Stopping the run remains a staple of Cougars’ culture
Defense has finished top 10 versus run in each of last 2 seasons
Nick Thurman calls it a “mentality, part of the culture” of the University of Houston defense. Stop the run. “It’s a huge responsibility,” said Thurman, a senior defensive end. “If we want to be the dudes up front, we have to set the tone.”
Few teams in college football have been as successful at stopping the run as the Cougars the past two seasons. Both times, the Cougars finished in the top 10, including fourth last season when they allowed an average 100.2 yards per game.
“It really doesn’t matter on the opponent, the expectation is to always go out and dominate,” Thurman said. “We take everybody on our schedule seriously. I feel like it’s a punch in the gut if the offense gets at least 100 yards.”
That’s exactly what the Cougars accomplished last season, holding the first five opponents to an average 42 yards on the ground before allowing 306 yards to Navy’s triple-option offense. SMU had 178 yards in another loss two weeks later, and the Cougars ended the season allowing their final four opponents (Tulane, Louisville, Memphis and San Diego State) to reach the unofficial century benchmark.
The ability to stop the run had a direct correlation on the Cougars’ success: UH went 2-4 in games it allowed at least 100 yards.
“Stop the run, run to the ball and hit somebody when you get there,” sophomore defensive end Aymiel Fleming said. “That’s our culture.”
Earlier this spring, first-year coach Major Applewhite said the Cougars could be even better against the run. It begins in the middle with All-America defensive tackle Ed Oliver, who had 23 tackles for loss and was generally a headache in opposing backfields.
At the end positions, the Cougars are expected to feature Thurman, who started the final five games, and Texas A&M transfer Reggie Chevis. The defensive line is considered one of the deepest areas on the team, but even that is being tested to start the season with starter Jerard Carter out until at least midseason with a foot injury.

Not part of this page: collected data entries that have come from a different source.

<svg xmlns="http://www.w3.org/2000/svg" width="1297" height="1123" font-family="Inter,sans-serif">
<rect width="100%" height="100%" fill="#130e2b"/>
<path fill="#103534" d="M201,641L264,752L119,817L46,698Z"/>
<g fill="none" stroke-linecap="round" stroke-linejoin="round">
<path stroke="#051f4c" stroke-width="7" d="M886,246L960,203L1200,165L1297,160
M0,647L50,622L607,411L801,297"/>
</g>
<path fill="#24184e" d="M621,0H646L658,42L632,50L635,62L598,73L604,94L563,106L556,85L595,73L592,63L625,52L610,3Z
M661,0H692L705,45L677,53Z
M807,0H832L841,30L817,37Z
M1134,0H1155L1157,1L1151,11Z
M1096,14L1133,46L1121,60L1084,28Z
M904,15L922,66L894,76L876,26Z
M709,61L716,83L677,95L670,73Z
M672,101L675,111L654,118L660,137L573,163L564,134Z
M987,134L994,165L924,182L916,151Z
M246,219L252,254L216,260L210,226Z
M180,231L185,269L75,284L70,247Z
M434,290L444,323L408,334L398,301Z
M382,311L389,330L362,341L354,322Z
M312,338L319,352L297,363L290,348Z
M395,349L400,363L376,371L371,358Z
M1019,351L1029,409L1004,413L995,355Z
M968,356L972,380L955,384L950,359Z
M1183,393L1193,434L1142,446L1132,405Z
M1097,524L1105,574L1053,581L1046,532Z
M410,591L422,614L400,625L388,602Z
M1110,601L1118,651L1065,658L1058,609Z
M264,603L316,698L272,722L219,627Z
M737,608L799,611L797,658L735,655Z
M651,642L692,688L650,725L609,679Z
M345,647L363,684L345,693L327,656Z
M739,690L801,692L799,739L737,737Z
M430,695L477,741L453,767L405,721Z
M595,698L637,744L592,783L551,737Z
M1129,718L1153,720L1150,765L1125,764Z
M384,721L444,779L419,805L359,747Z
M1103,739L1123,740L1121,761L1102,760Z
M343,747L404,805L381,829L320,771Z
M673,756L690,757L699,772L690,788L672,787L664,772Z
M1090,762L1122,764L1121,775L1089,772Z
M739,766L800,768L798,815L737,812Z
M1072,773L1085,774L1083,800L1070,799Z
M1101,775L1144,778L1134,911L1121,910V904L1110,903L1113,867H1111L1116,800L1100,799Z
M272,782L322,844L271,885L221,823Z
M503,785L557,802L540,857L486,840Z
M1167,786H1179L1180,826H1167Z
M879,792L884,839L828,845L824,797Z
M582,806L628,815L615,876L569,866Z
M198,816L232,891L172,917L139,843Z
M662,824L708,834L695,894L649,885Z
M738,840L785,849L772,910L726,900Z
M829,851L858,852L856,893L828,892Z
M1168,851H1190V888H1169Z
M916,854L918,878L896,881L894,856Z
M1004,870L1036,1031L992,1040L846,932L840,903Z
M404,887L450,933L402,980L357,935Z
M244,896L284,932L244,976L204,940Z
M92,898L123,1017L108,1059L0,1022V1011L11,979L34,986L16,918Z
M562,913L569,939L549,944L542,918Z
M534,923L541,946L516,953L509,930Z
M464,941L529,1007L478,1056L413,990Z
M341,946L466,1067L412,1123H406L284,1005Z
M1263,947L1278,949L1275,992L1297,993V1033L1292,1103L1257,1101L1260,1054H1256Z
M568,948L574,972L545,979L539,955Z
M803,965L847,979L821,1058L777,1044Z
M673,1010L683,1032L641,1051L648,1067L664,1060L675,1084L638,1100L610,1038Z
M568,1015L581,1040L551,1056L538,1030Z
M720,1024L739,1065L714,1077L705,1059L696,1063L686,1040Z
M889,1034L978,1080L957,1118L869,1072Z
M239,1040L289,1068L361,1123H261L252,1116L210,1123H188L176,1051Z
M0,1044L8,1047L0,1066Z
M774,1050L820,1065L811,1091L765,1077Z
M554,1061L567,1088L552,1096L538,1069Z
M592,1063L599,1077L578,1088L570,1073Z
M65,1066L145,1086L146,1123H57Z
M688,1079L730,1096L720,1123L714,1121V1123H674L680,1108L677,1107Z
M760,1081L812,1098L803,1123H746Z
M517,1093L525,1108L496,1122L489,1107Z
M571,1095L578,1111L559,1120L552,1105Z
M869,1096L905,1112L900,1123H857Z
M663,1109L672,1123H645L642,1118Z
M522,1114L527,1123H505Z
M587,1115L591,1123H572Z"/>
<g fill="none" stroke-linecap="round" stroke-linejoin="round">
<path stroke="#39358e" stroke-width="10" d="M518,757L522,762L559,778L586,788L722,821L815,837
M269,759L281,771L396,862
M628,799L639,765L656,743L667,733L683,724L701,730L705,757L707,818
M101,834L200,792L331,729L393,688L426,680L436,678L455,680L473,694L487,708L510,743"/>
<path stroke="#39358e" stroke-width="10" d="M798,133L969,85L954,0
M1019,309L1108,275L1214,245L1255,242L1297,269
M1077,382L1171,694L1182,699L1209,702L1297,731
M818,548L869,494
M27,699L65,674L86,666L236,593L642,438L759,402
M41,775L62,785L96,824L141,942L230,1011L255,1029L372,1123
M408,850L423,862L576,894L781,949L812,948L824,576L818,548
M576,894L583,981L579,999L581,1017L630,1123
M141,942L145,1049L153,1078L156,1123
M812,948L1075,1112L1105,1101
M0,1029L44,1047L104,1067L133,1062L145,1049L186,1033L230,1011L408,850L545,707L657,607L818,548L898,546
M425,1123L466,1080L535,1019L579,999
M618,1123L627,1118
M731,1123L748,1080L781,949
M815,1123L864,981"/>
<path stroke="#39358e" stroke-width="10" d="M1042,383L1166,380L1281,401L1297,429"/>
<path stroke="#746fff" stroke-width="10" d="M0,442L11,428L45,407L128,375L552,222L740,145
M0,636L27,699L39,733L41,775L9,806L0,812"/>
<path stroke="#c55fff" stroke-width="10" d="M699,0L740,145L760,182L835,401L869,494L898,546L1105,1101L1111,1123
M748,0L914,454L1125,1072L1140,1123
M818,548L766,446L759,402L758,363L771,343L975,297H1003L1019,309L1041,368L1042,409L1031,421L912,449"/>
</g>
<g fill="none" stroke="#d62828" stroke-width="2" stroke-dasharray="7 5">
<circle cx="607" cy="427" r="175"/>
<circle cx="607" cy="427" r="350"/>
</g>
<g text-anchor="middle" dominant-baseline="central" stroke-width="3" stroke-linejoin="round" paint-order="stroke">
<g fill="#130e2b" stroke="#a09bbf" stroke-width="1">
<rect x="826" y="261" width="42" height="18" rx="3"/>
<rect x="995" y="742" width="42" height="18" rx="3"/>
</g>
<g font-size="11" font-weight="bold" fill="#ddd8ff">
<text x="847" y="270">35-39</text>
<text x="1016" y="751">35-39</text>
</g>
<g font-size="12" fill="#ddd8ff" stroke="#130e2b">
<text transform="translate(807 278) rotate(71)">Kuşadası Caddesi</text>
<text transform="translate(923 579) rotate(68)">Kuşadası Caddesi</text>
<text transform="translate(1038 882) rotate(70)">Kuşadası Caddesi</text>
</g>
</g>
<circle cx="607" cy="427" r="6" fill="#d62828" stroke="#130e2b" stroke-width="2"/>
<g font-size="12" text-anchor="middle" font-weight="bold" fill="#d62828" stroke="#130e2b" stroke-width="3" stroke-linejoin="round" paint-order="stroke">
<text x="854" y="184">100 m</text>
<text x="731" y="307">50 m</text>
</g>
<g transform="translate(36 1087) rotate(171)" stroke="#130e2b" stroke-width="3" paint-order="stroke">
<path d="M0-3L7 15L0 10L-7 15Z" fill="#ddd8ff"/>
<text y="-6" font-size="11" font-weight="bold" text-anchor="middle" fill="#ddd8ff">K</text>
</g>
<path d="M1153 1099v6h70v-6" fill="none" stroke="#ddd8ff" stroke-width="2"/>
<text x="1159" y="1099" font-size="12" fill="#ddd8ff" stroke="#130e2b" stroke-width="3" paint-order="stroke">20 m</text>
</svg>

Another projected key contributor, top recruit Bryan Jones, hit a snafu in the enrollment process and will have to sit out the season.
UH will count on depth from Zach Vaughan, Chauntez Jackson, Fleming and junior college transfer Blake Young when it opens the season Saturday at Texas-San Antonio.
“Reggie is a good addition to our team,” Thurman said. “We are blessed to have some people [that have experience] and others that are learning their ways.”
UH will face challenges this season with four opponents — Navy (fourth), South Florida (fifth), Tulsa (eighth) and Arizona (19th) — finishing among the nation’s best in rushing a year ago.
That does not seem to faze Oliver.
“You can want to run the ball,” he said. “But not on Houston. That’s not just talking. I don’t even want to really talk about that. I just want to get on the field.”
Houston senior defensive end Nick Thurman and his teammates put a major emphasis on limiting opposing ground attacks, as evidenced by finishing fourth in the nation in rush defense last season.